— begin Source data —
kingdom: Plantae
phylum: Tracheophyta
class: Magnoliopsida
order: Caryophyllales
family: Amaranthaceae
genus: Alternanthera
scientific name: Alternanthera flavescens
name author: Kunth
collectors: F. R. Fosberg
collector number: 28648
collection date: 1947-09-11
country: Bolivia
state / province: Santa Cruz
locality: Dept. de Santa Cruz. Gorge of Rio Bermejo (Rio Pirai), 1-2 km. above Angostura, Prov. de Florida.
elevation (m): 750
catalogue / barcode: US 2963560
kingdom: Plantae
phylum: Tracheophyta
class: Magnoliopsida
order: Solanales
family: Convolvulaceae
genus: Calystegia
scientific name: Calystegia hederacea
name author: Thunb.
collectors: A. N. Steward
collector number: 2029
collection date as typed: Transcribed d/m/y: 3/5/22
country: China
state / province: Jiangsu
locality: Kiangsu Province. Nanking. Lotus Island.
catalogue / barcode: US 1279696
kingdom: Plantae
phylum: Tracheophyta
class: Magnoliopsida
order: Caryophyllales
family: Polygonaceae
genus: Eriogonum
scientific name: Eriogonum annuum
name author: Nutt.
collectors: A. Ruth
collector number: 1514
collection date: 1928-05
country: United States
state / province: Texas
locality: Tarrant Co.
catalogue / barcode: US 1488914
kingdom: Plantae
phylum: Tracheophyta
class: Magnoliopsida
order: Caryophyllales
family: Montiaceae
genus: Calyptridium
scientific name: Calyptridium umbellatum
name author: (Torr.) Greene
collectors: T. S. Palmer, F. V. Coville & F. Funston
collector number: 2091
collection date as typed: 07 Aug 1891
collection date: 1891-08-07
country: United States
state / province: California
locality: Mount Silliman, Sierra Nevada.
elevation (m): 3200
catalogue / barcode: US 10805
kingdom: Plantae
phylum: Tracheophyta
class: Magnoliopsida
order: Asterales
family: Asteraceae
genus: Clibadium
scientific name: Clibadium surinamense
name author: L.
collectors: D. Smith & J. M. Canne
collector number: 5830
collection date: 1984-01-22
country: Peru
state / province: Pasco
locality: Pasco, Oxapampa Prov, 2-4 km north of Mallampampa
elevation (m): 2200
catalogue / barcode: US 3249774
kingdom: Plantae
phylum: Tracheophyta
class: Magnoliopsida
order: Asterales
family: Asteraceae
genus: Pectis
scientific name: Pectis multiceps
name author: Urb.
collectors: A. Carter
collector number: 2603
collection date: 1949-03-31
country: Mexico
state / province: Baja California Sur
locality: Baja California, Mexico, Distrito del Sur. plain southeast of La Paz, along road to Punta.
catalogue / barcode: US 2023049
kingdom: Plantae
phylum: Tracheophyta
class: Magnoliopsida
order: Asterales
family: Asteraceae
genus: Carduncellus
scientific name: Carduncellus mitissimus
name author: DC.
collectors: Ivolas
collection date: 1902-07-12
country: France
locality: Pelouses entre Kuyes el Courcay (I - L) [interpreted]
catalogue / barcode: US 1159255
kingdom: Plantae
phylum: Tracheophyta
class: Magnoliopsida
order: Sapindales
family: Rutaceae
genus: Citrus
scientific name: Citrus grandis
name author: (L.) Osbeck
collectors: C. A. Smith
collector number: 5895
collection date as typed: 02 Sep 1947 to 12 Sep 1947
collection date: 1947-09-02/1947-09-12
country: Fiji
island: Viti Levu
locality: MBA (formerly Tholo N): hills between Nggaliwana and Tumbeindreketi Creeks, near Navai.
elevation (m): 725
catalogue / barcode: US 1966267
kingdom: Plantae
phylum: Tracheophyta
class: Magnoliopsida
— end Source data —
(Given instruction): Reproduce the listing above line for line, with every entry unchanged.

(Expected answer):
kingdom: Plantae
phylum: Tracheophyta
class: Magnoliopsida
order: Caryophyllales
family: Amaranthaceae
genus: Alternanthera
scientific name: Alternanthera flavescens
name author: Kunth
collectors: F. R. Fosberg
collector number: 28648
collection date: 1947-09-11
country: Bolivia
state / province: Santa Cruz
locality: Dept. de Santa Cruz. Gorge of Rio Bermejo (Rio Pirai), 1-2 km. above Angostura, Prov. de Florida.
elevation (m): 750
catalogue / barcode: US 2963560
kingdom: Plantae
phylum: Tracheophyta
class: Magnoliopsida
order: Solanales
family: Convolvulaceae
genus: Calystegia
scientific name: Calystegia hederacea
name author: Thunb.
collectors: A. N. Steward
collector number: 2029
collection date as typed: Transcribed d/m/y: 3/5/22
country: China
state / province: Jiangsu
locality: Kiangsu Province. Nanking. Lotus Island.
catalogue / barcode: US 1279696
kingdom: Plantae
phylum: Tracheophyta
class: Magnoliopsida
order: Caryophyllales
family: Polygonaceae
genus: Eriogonum
scientific name: Eriogonum annuum
name author: Nutt.
collectors: A. Ruth
collector number: 1514
collection date: 1928-05
country: United States
state / province: Texas
locality: Tarrant Co.
catalogue / barcode: US 1488914
kingdom: Plantae
phylum: Tracheophyta
class: Magnoliopsida
order: Caryophyllales
family: Montiaceae
genus: Calyptridium
scientific name: Calyptridium umbellatum
name author: (Torr.) Greene
collectors: T. S. Palmer, F. V. Coville & F. Funston
collector number: 2091
collection date as typed: 07 Aug 1891
collection date: 1891-08-07
country: United States
state / province: California
locality: Mount Silliman, Sierra Nevada.
elevation (m): 3200
catalogue / barcode: US 10805
kingdom: Plantae
phylum: Tracheophyta
class: Magnoliopsida
order: Asterales
family: Asteraceae
genus: Clibadium
scientific name: Clibadium surinamense
name author: L.
collectors: D. Smith & J. M. Canne
collector number: 5830
collection date: 1984-01-22
country: Peru
state / province: Pasco
locality: Pasco, Oxapampa Prov, 2-4 km north of Mallampampa
elevation (m): 2200
catalogue / barcode: US 3249774
kingdom: Plantae
phylum: Tracheophyta
class: Magnoliopsida
order: Asterales
family: Asteraceae
genus: Pectis
scientific name: Pectis multiceps
name author: Urb.
collectors: A. Carter
collector number: 2603
collection date: 1949-03-31
country: Mexico
state / province: Baja California Sur
locality: Baja California, Mexico, Distrito del Sur. plain southeast of La Paz, along road to Punta.
catalogue / barcode: US 2023049
kingdom: Plantae
phylum: Tracheophyta
class: Magnoliopsida
order: Asterales
family: Asteraceae
genus: Carduncellus
scientific name: Carduncellus mitissimus
name author: DC.
collectors: Ivolas
collection date: 1902-07-12
country: France
locality: Pelouses entre Kuyes el Courcay (I - L) [interpreted]
catalogue / barcode: US 1159255
kingdom: Plantae
phylum: Tracheophyta
class: Magnoliopsida
order: Sapindales
family: Rutaceae
genus: Citrus
scientific name: Citrus grandis
name author: (L.) Osbeck
collectors: C. A. Smith
collector number: 5895
collection date as typed: 02 Sep 1947 to 12 Sep 1947
collection date: 1947-09-02/1947-09-12
country: Fiji
island: Viti Levu
locality: MBA (formerly Tholo N): hills between Nggaliwana and Tumbeindreketi Creeks, near Navai.
elevation (m): 725
catalogue / barcode: US 1966267
kingdom: Plantae
phylum: Tracheophyta
class: Magnoliopsida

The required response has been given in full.